(Collected data)
# # #
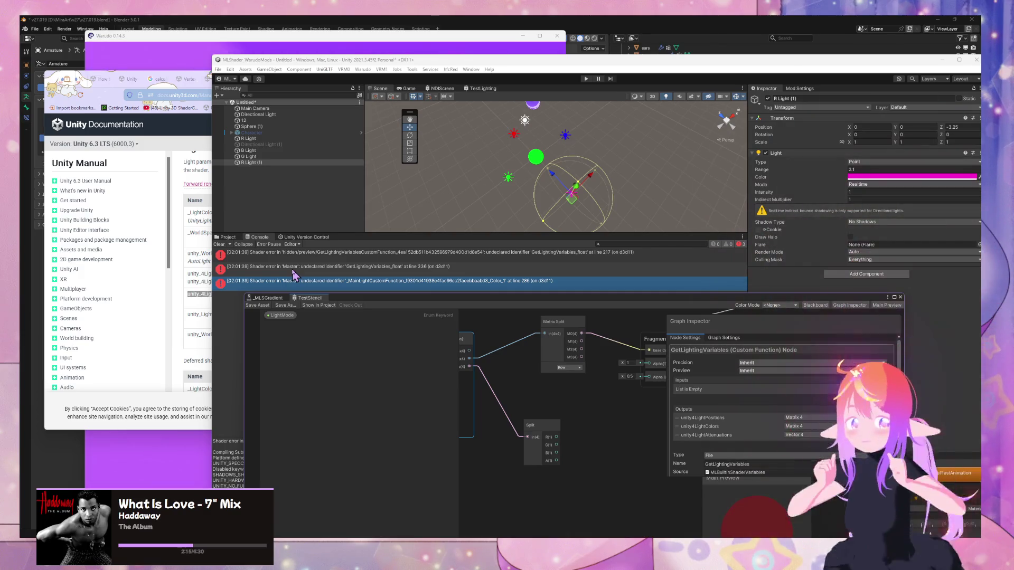
drag(507, 370, 614, 407)
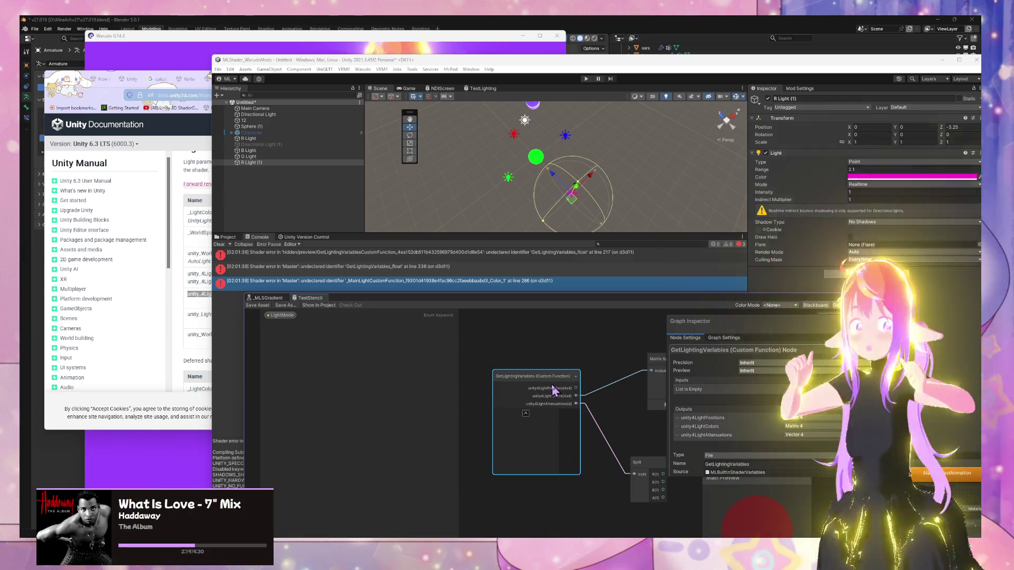
key(Delete)
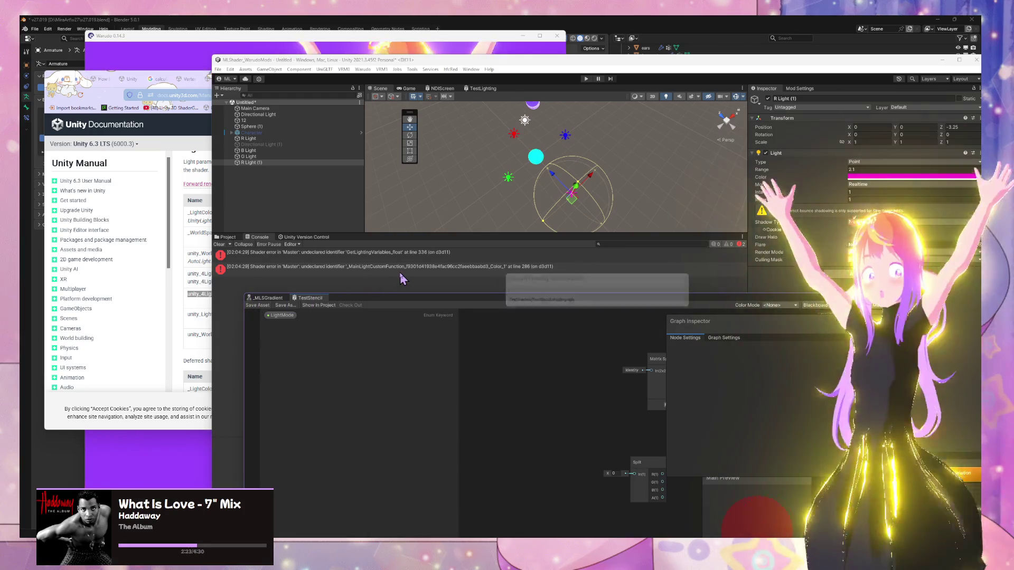
- Pan the graph and select the Split and Matrix Split nodes
drag(586, 380, 465, 387)
scroll(542, 383, down, 5)
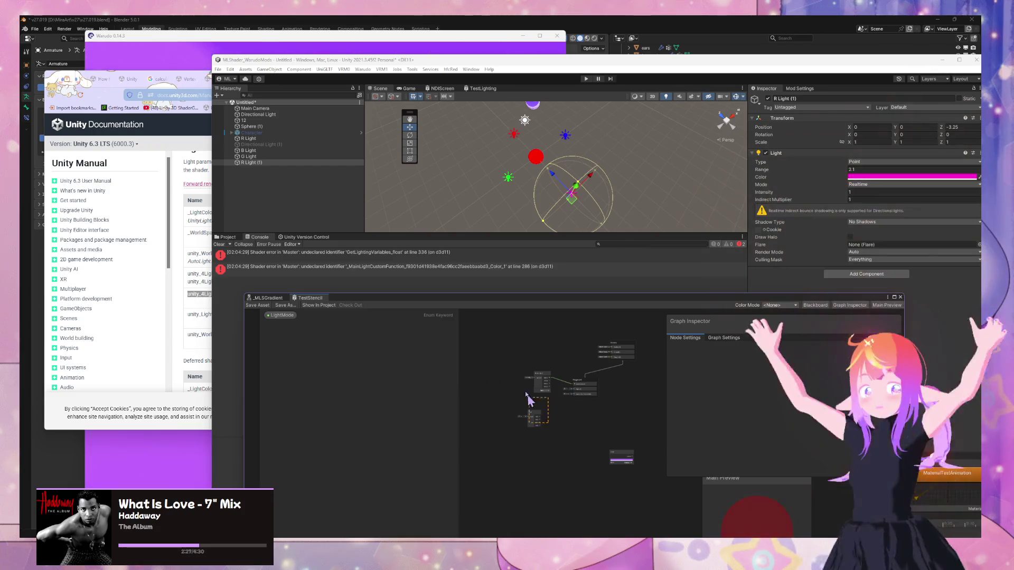
mouse_move(526, 395)
mouse_down()
mouse_move(510, 372)
mouse_move(527, 373)
mouse_up()
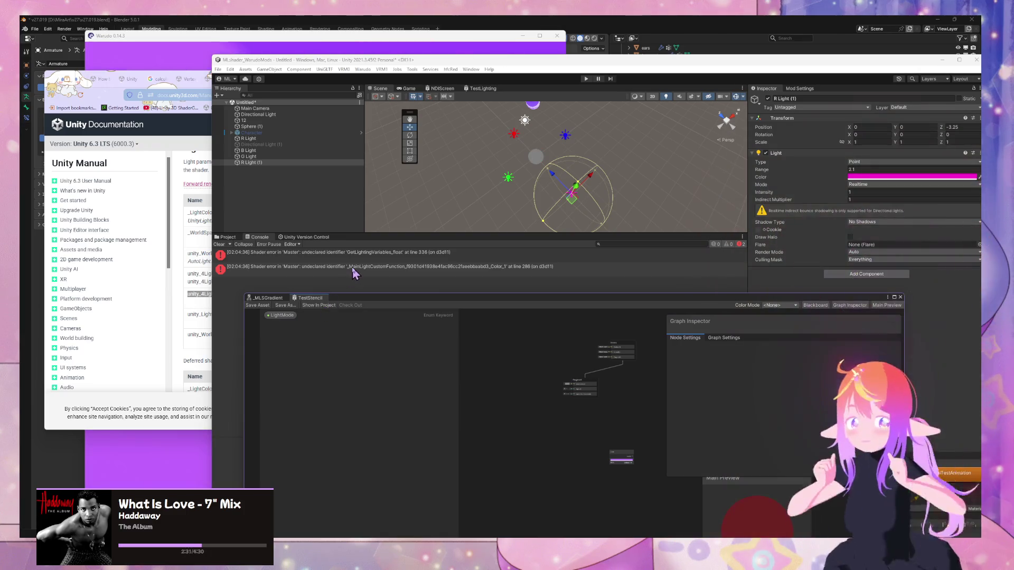
- Clear the Console, resave TestStencil, inspect the first undeclared-identifier error, and select the sphere
click(219, 245)
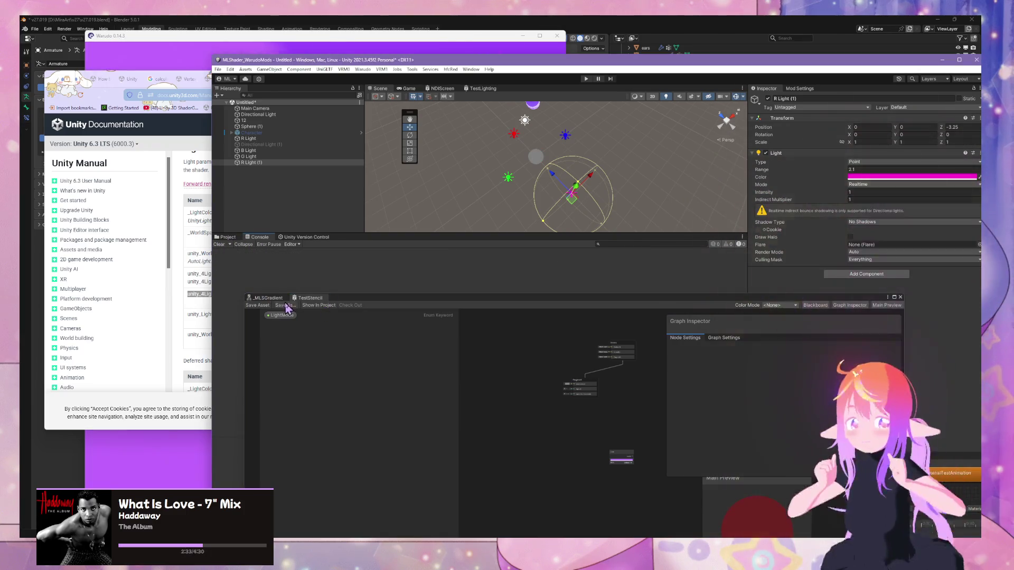
click(285, 308)
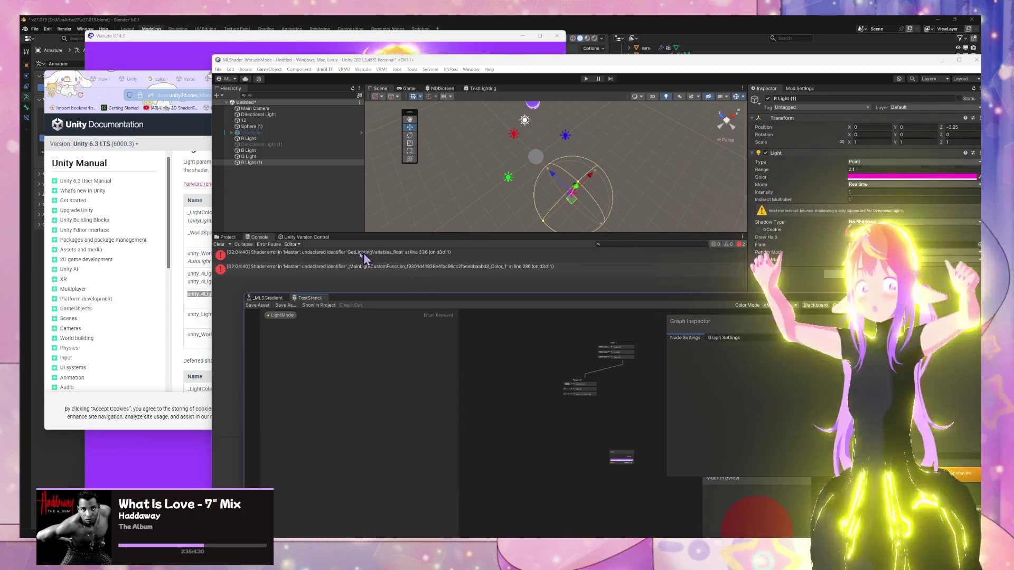
click(347, 253)
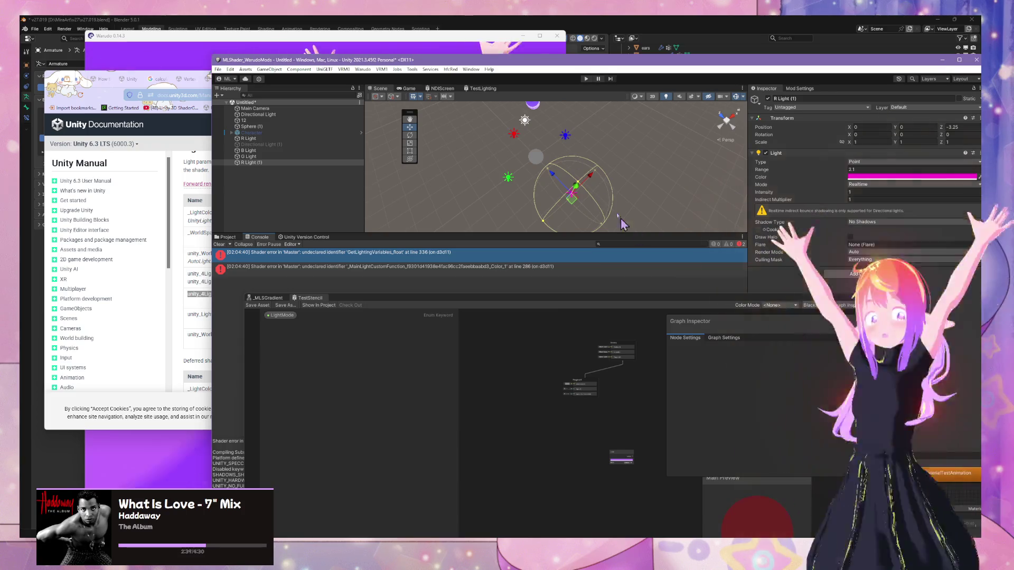
click(541, 157)
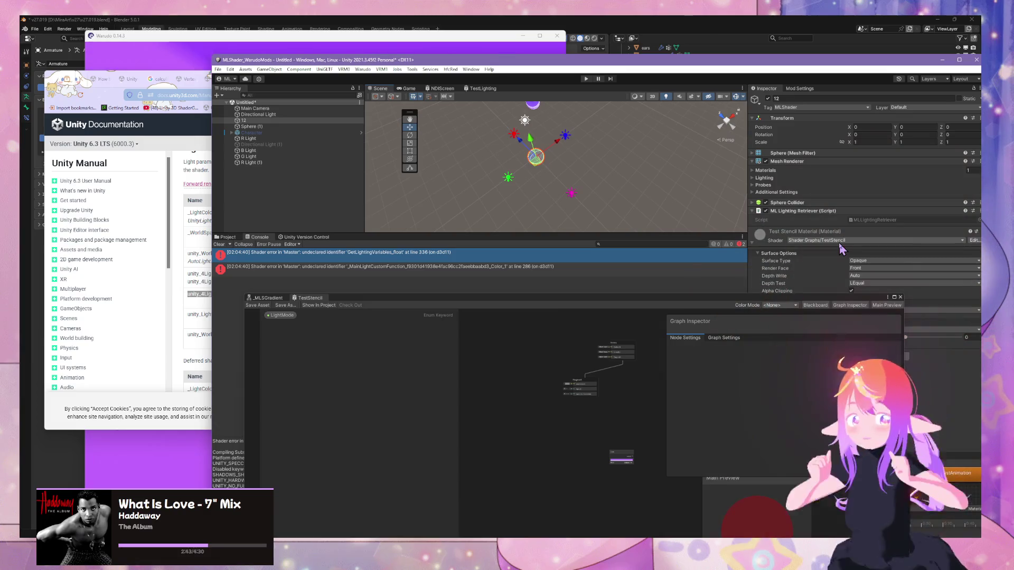
- Wire the purple Color node into Base Color and save, turning the sphere purple
click(640, 357)
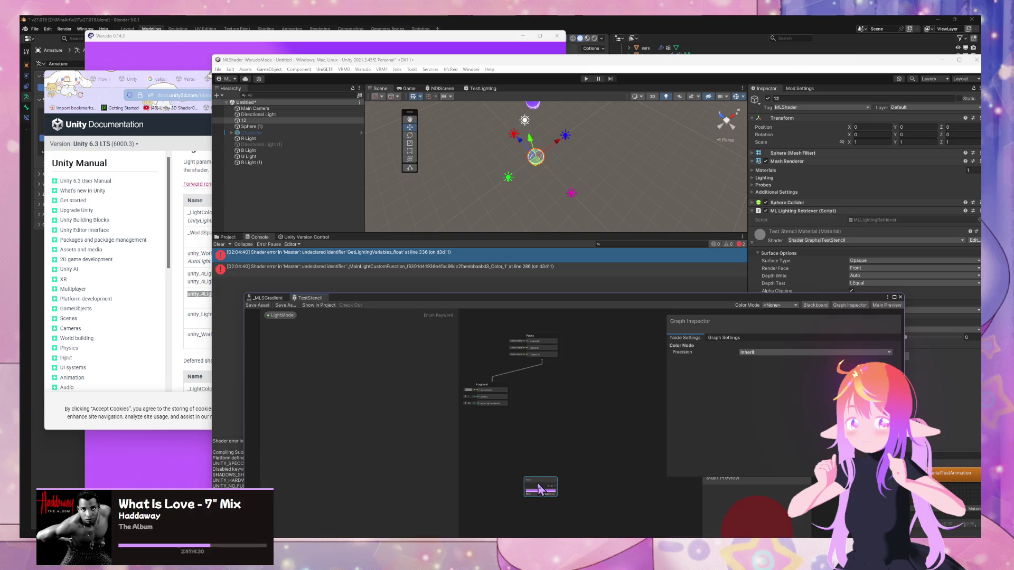
scroll(635, 414, up, 3)
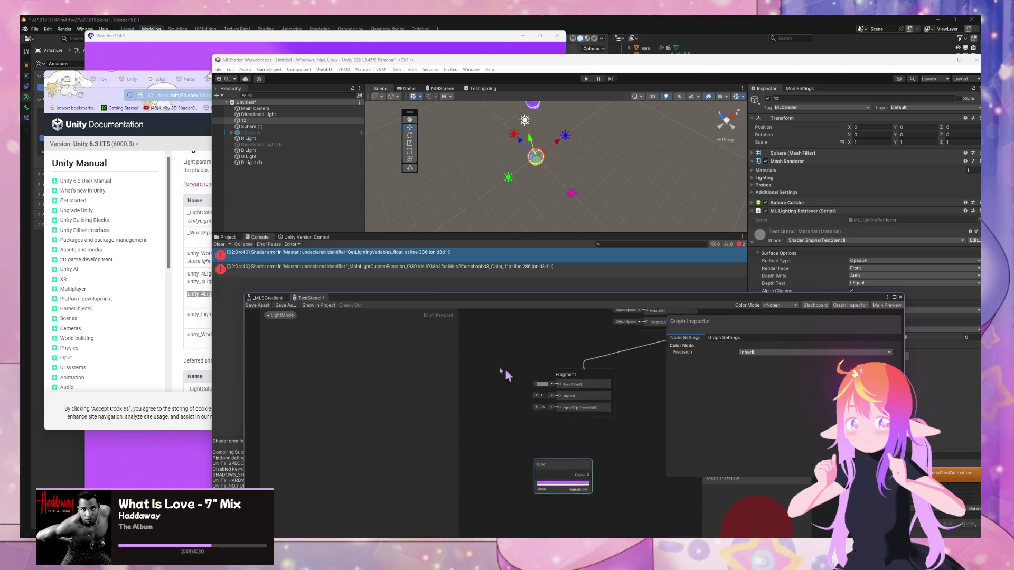
drag(532, 381, 522, 435)
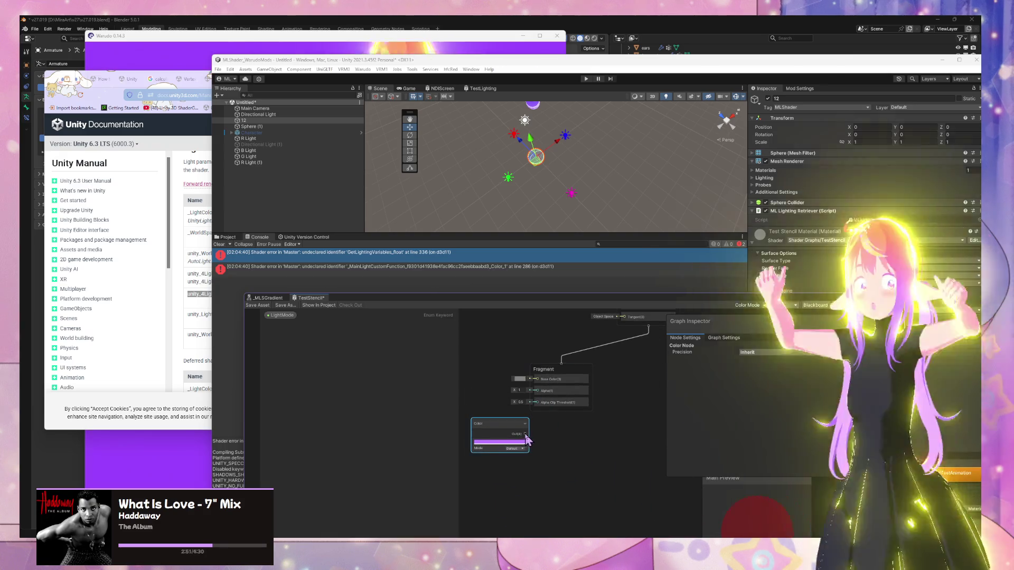
click(267, 297)
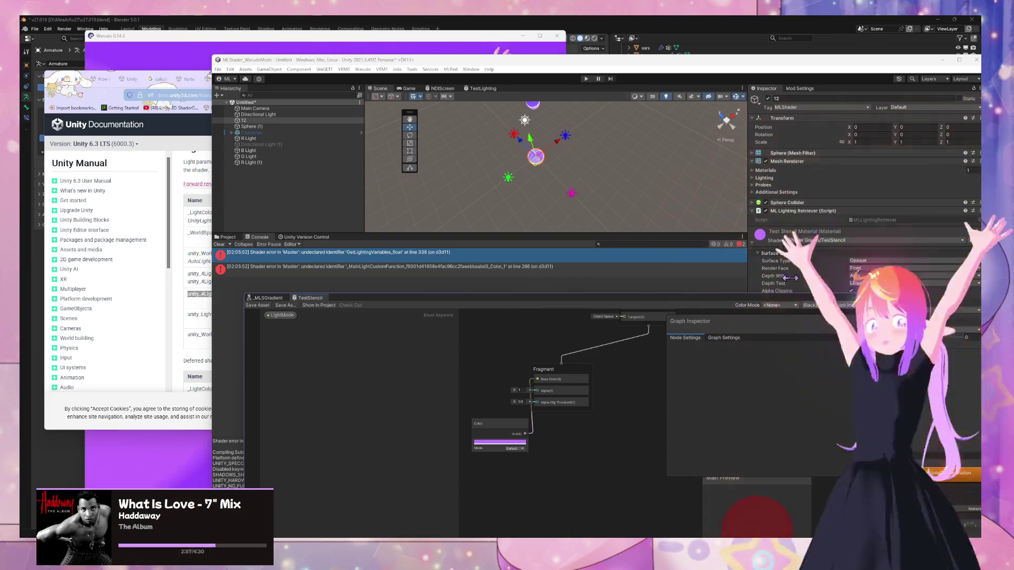
scroll(556, 347, up, 3)
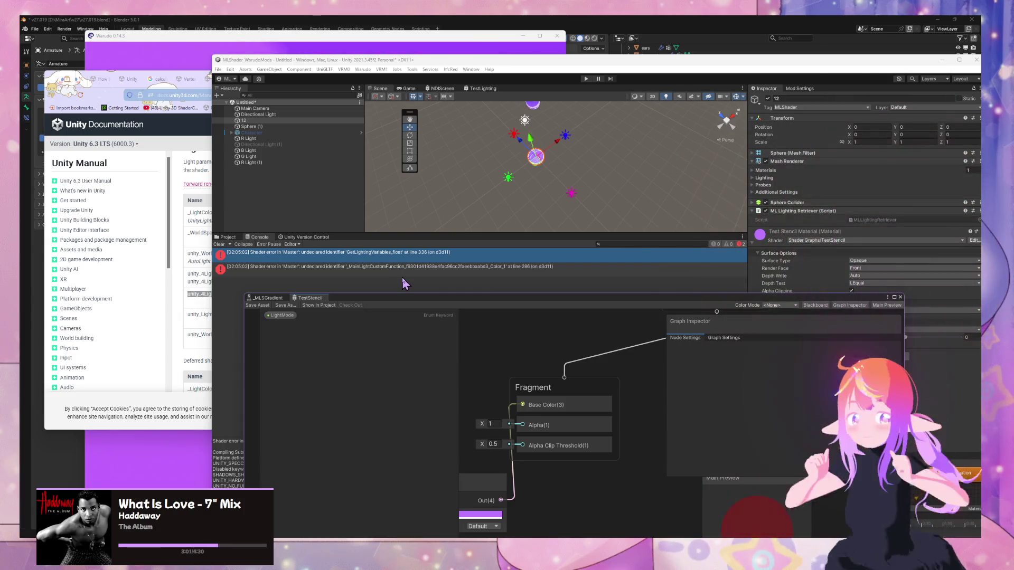
drag(461, 299, 733, 396)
# # #
> Required action: This task calls for an exact copy of the data above, without pictures.

> Answer box:
drag(507, 370, 614, 407)
key(Delete)
- Pan the graph and select the Split and Matrix Split nodes
drag(586, 380, 465, 387)
scroll(542, 383, down, 5)
mouse_move(526, 395)
mouse_down()
mouse_move(510, 372)
mouse_move(527, 373)
mouse_up()
- Clear the Console, resave TestStencil, inspect the first undeclared-identifier error, and select the sphere
click(219, 245)
click(285, 308)
click(347, 253)
click(541, 157)
- Wire the purple Color node into Base Color and save, turning the sphere purple
click(640, 357)
scroll(635, 414, up, 3)
drag(532, 381, 522, 435)
click(267, 297)
scroll(556, 347, up, 3)
drag(461, 299, 733, 396)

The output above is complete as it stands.